## AUFTRAG
Führen Sie den nachfolgenden Textauszug über den städtischen Friedhof Cēsis im Anschluss an seinen letzten Satz weiter.

## QUELLENAUSZUG
------------------------------------------------------------------------

DER STÄDTISCHE FRIEDHOF CĒSIS

Der städtische Friedhof Cēsis


Der in den 1770er Jahren eingerichtete städtische Friedhof Cēsis – umgangssprachlich auch "Deutscher Friedhof" genannt – ist eine von drei stillgelegten historischen Begräbnisstätten in Cēsis (deutsch: Wenden). Während der sowjetischen Besatzung ist der Friedhof seinem Schicksal überlassen worden und hat umfassende Verwüstungen erfahren. 2023 wurde eine Bestandsaufnahme der noch erhalten gebliebenen Denkmäler abgeschlossen, die Ergebnisse sind auf dieser Website zusammengefaßt.

Über zwei Jahrhunderte hinweg sind auf dem Friedhof Einwohner der Stadt beerdigt worden, die hauptsächlich der evangelisch-lutherischen St. Johannis-Stadtgemeinde, der orthodoxen Christi-Erleuchtungs-Gemeinde und der jüdischen und der Roma-Gemeinschaft in Cēsis angehörten. Die genaue Anzahl der hier Bestatteten ist nicht bekannt, doch hat die Inventarisierung der bis heute erhaltenen Monumente ungefähr 650 Namen erbracht. Mehr dazu im Abschnitt "Bestattete".

------------------------------------------------------------------------

## MATERIAL

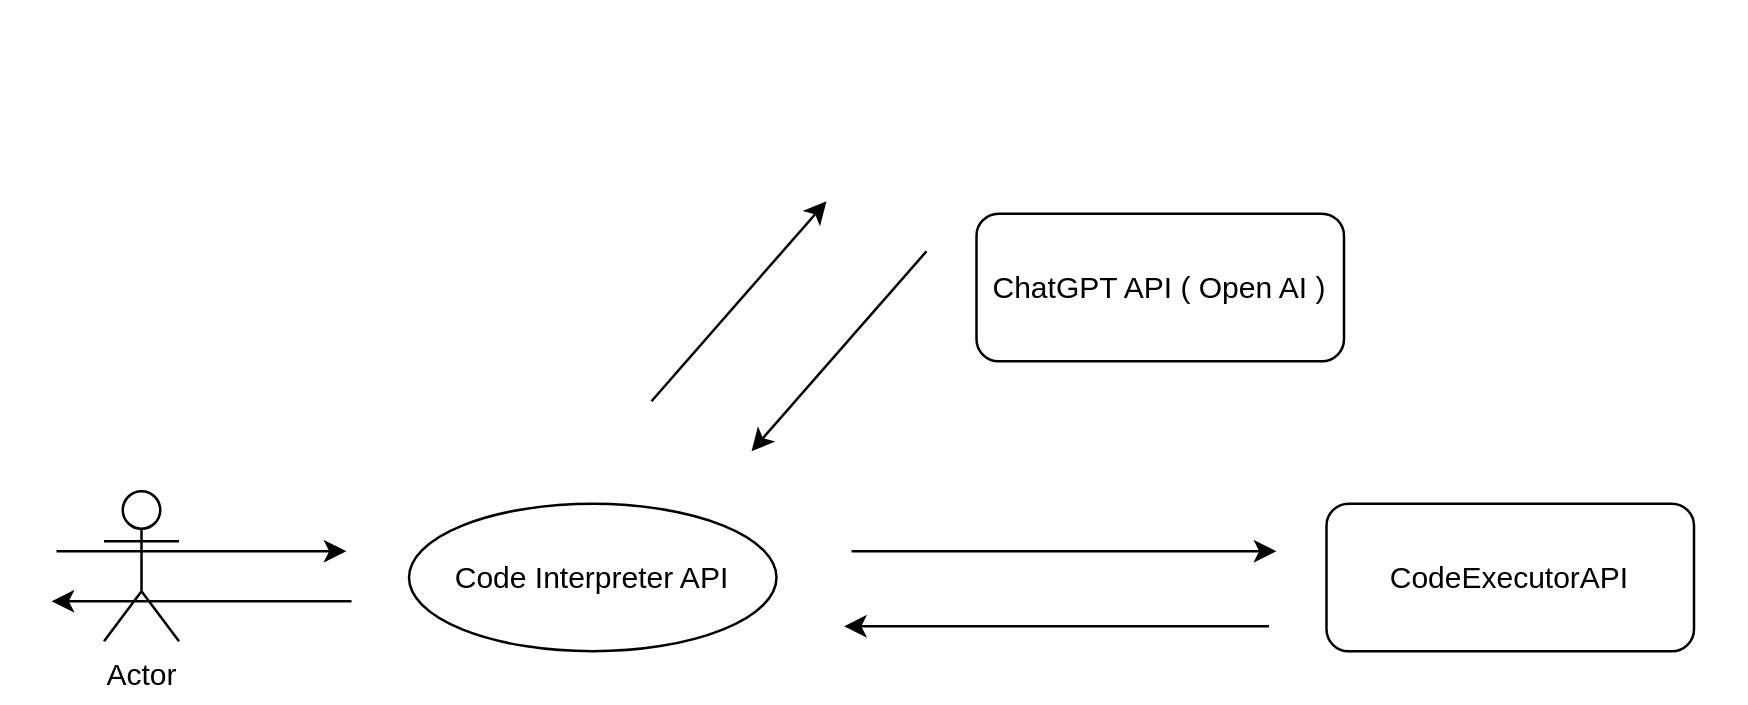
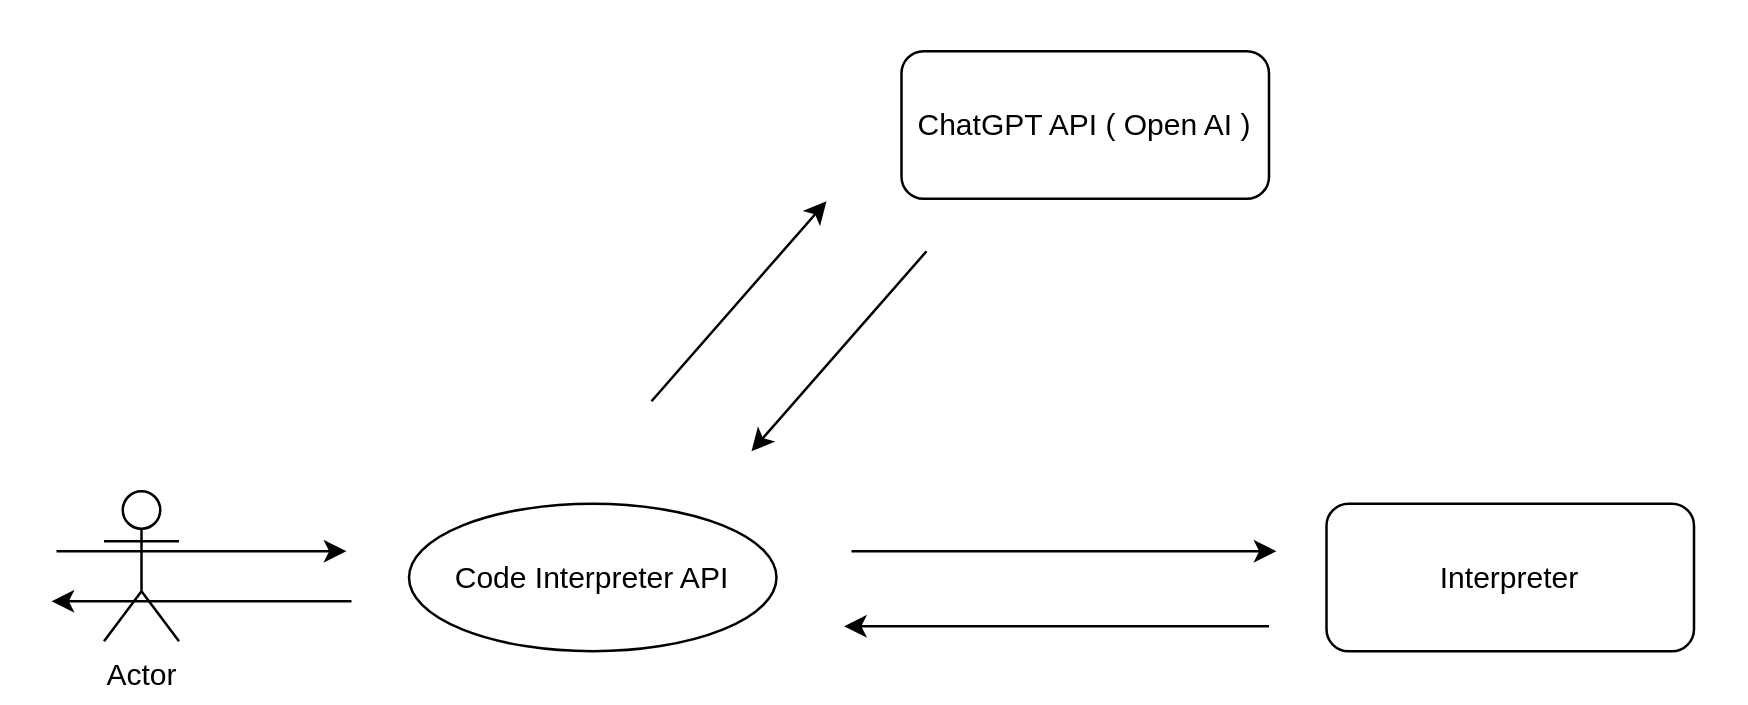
  <mxCell id="0" />
  <mxCell id="1" parent="0" />
  <mxCell id="2" value="&lt;font color=&quot;#000000&quot;&gt;Code Interpreter API&lt;/font&gt;" style="ellipse;whiteSpace=wrap;html=1;fillColor=none;strokeColor=#000000;" vertex="1" parent="1"><mxGeometry x="163" y="201" width="147" height="59" as="geometry" /></mxCell>
  <mxCell id="3" value="Actor" style="shape=umlActor;verticalLabelPosition=bottom;verticalAlign=top;html=1;outlineConnect=0;strokeColor=#000000;" vertex="1" parent="1"><mxGeometry x="41" y="196" width="30" height="60" as="geometry" /></mxCell>
  <mxCell id="4" value="" style="endArrow=classic;html=1;fontColor=#000000;strokeColor=#000;" edge="1" parent="1"><mxGeometry width="50" height="50" relative="1" as="geometry"><mxPoint x="22" y="220" as="sourcePoint" /><mxPoint x="138" y="220" as="targetPoint" /></mxGeometry></mxCell>
  <mxCell id="5" value="" style="endArrow=classic;html=1;fontColor=#000000;strokeColor=#000;" edge="1" parent="1"><mxGeometry width="50" height="50" relative="1" as="geometry"><mxPoint x="140" y="240" as="sourcePoint" /><mxPoint x="20" y="240" as="targetPoint" /></mxGeometry></mxCell>
- <mxCell id="6" value="&lt;font color=&quot;#000000&quot;&gt;ChatGPT API ( Open AI )&lt;/font&gt;" style="rounded=1;whiteSpace=wrap;html=1;fillColor=none;strokeColor=#000000;" vertex="1" parent="1"><mxGeometry x="390" y="85" width="147" height="59" as="geometry" /></mxCell>
+ <mxCell id="6" value="&lt;font color=&quot;#000000&quot;&gt;ChatGPT API ( Open AI )&lt;/font&gt;" style="rounded=1;whiteSpace=wrap;html=1;fillColor=none;strokeColor=#000000;" vertex="1" parent="1"><mxGeometry x="360" y="20" width="147" height="59" as="geometry" /></mxCell>
  <mxCell id="7" value="" style="endArrow=classic;html=1;fontColor=#000000;strokeColor=#000;" edge="1" parent="1"><mxGeometry width="50" height="50" relative="1" as="geometry"><mxPoint x="260" y="160" as="sourcePoint" /><mxPoint x="330" y="80" as="targetPoint" /></mxGeometry></mxCell>
- <mxCell id="8" value="&lt;font color=&quot;#000000&quot;&gt;CodeExecutorAPI&lt;/font&gt;" style="rounded=1;whiteSpace=wrap;html=1;fillColor=none;strokeColor=#000000;" vertex="1" parent="1"><mxGeometry x="530" y="201" width="147" height="59" as="geometry" /></mxCell>
+ <mxCell id="8" value="&lt;font color=&quot;#000000&quot;&gt;Interpreter&lt;/font&gt;" style="rounded=1;whiteSpace=wrap;html=1;fillColor=none;strokeColor=#000000;" vertex="1" parent="1"><mxGeometry x="530" y="201" width="147" height="59" as="geometry" /></mxCell>
  <mxCell id="9" value="" style="endArrow=classic;html=1;fontColor=#000000;strokeColor=#000;" edge="1" parent="1"><mxGeometry width="50" height="50" relative="1" as="geometry"><mxPoint x="370" y="100" as="sourcePoint" /><mxPoint x="300" y="180" as="targetPoint" /></mxGeometry></mxCell>
  <mxCell id="10" value="" style="endArrow=classic;html=1;fontColor=#000000;strokeColor=#000;" edge="1" parent="1"><mxGeometry width="50" height="50" relative="1" as="geometry"><mxPoint x="340" y="220" as="sourcePoint" /><mxPoint x="510" y="220" as="targetPoint" /></mxGeometry></mxCell>
  <mxCell id="11" value="" style="endArrow=classic;html=1;fontColor=#000000;strokeColor=#000;" edge="1" parent="1"><mxGeometry width="50" height="50" relative="1" as="geometry"><mxPoint x="507" y="250" as="sourcePoint" /><mxPoint x="337" y="250" as="targetPoint" /></mxGeometry></mxCell>
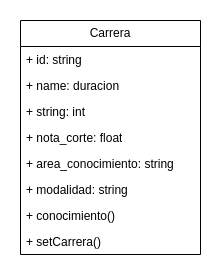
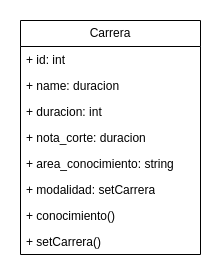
  <mxCell id="0" />
  <mxCell id="1" parent="0" />
  <mxCell id="2" value="Carrera" style="swimlane;fontStyle=0;childLayout=stackLayout;horizontal=1;startSize=26;fillColor=none;horizontalStack=0;resizeParent=1;resizeParentMax=0;resizeLast=0;collapsible=1;marginBottom=0;whiteSpace=wrap;html=1;" vertex="1" parent="1"><mxGeometry x="20" y="20" width="180" height="234" as="geometry" /></mxCell>
- <mxCell id="3" value="+ id: string" style="text;strokeColor=none;fillColor=none;align=left;verticalAlign=top;spacingLeft=4;spacingRight=4;overflow=hidden;rotatable=0;points=[[0,0.5],[1,0.5]];portConstraint=eastwest;whiteSpace=wrap;html=1;" vertex="1" parent="2"><mxGeometry y="26" width="180" height="26" as="geometry" /></mxCell>
+ <mxCell id="3" value="+ id: int" style="text;strokeColor=none;fillColor=none;align=left;verticalAlign=top;spacingLeft=4;spacingRight=4;overflow=hidden;rotatable=0;points=[[0,0.5],[1,0.5]];portConstraint=eastwest;whiteSpace=wrap;html=1;" vertex="1" parent="2"><mxGeometry y="26" width="180" height="26" as="geometry" /></mxCell>
  <mxCell id="4" value="+ name: duracion" style="text;strokeColor=none;fillColor=none;align=left;verticalAlign=top;spacingLeft=4;spacingRight=4;overflow=hidden;rotatable=0;points=[[0,0.5],[1,0.5]];portConstraint=eastwest;whiteSpace=wrap;html=1;" vertex="1" parent="2"><mxGeometry y="52" width="180" height="26" as="geometry" /></mxCell>
- <mxCell id="5" value="+ string: int" style="text;strokeColor=none;fillColor=none;align=left;verticalAlign=top;spacingLeft=4;spacingRight=4;overflow=hidden;rotatable=0;points=[[0,0.5],[1,0.5]];portConstraint=eastwest;whiteSpace=wrap;html=1;" vertex="1" parent="2"><mxGeometry y="78" width="180" height="26" as="geometry" /></mxCell>
- <mxCell id="6" value="+ nota_corte: float" style="text;strokeColor=none;fillColor=none;align=left;verticalAlign=top;spacingLeft=4;spacingRight=4;overflow=hidden;rotatable=0;points=[[0,0.5],[1,0.5]];portConstraint=eastwest;whiteSpace=wrap;html=1;" vertex="1" parent="2"><mxGeometry y="104" width="180" height="26" as="geometry" /></mxCell>
+ <mxCell id="5" value="+ duracion: int" style="text;strokeColor=none;fillColor=none;align=left;verticalAlign=top;spacingLeft=4;spacingRight=4;overflow=hidden;rotatable=0;points=[[0,0.5],[1,0.5]];portConstraint=eastwest;whiteSpace=wrap;html=1;" vertex="1" parent="2"><mxGeometry y="78" width="180" height="26" as="geometry" /></mxCell>
+ <mxCell id="6" value="+ nota_corte: duracion" style="text;strokeColor=none;fillColor=none;align=left;verticalAlign=top;spacingLeft=4;spacingRight=4;overflow=hidden;rotatable=0;points=[[0,0.5],[1,0.5]];portConstraint=eastwest;whiteSpace=wrap;html=1;" vertex="1" parent="2"><mxGeometry y="104" width="180" height="26" as="geometry" /></mxCell>
  <mxCell id="7" value="+ area_conocimiento: string" style="text;strokeColor=none;fillColor=none;align=left;verticalAlign=top;spacingLeft=4;spacingRight=4;overflow=hidden;rotatable=0;points=[[0,0.5],[1,0.5]];portConstraint=eastwest;whiteSpace=wrap;html=1;" vertex="1" parent="2"><mxGeometry y="130" width="180" height="26" as="geometry" /></mxCell>
- <mxCell id="8" value="+ modalidad: string" style="text;strokeColor=none;fillColor=none;align=left;verticalAlign=top;spacingLeft=4;spacingRight=4;overflow=hidden;rotatable=0;points=[[0,0.5],[1,0.5]];portConstraint=eastwest;whiteSpace=wrap;html=1;" vertex="1" parent="2"><mxGeometry y="156" width="180" height="26" as="geometry" /></mxCell>
+ <mxCell id="8" value="+ modalidad: setCarrera" style="text;strokeColor=none;fillColor=none;align=left;verticalAlign=top;spacingLeft=4;spacingRight=4;overflow=hidden;rotatable=0;points=[[0,0.5],[1,0.5]];portConstraint=eastwest;whiteSpace=wrap;html=1;" vertex="1" parent="2"><mxGeometry y="156" width="180" height="26" as="geometry" /></mxCell>
  <mxCell id="9" value="+ conocimiento()" style="text;strokeColor=none;fillColor=none;align=left;verticalAlign=top;spacingLeft=4;spacingRight=4;overflow=hidden;rotatable=0;points=[[0,0.5],[1,0.5]];portConstraint=eastwest;whiteSpace=wrap;html=1;" vertex="1" parent="2"><mxGeometry y="182" width="180" height="26" as="geometry" /></mxCell>
  <mxCell id="10" value="+ setCarrera()" style="text;strokeColor=none;fillColor=none;align=left;verticalAlign=top;spacingLeft=4;spacingRight=4;overflow=hidden;rotatable=0;points=[[0,0.5],[1,0.5]];portConstraint=eastwest;whiteSpace=wrap;html=1;" vertex="1" parent="2"><mxGeometry y="208" width="180" height="26" as="geometry" /></mxCell>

------------------------------------------------------------------------

## ANTWORT
Bis in die Gegenwart hinein sind auf dem Friedhof kulturgeschichtlich wertvolle Grabplatten aus dem späten 18. Jahrhundert und der ersten Hälfte des 19. Jahrhunderts erhalten geblieben, ferner steinerne und gußeiserne Kreuze, Obeliske, Kolonnen und andere Denkmäler aus dem 19. Jahrhundert. In der zweiten Hälfte des 20. Jahrhunderts ist ein Großteil der Monumente umgestürzt und zerschlagen worden; zig Kreuze aus Marmor und Gußeisen sowie fast alle Abgrenzungsketten für die einzelnen Gräber wurden entwendet. Angaben zu Objekten der Gedenkkultur auf dem Friedhof finden sich im Abschnitt "Denkmäler".

1772

Bis zur Gründung der Republik Lettland 1918 gehört Cēsis als Bestandteil des Livländischen Gouvernements zum russischen Imperium. Dessen Senat erläßt eine Anordnung, wonach im gesamten Zarenreich die Verstorbenen nicht mehr in den städtischen Kirchen und angrenzenden Friedhöfen bestattet werden dürfen. Dementsprechend richtet man in Cēsis zwei neue Friedhöfe außerhalb des damaligen Stadtgebiets ein: an der Landstraße nach Lenči – für die ländliche Gemeinde, auch als Nieder-Friedhof ("Lejas kapi") bekannt, und an der Landstraße nach Rīga – für die städtische Gemeinde.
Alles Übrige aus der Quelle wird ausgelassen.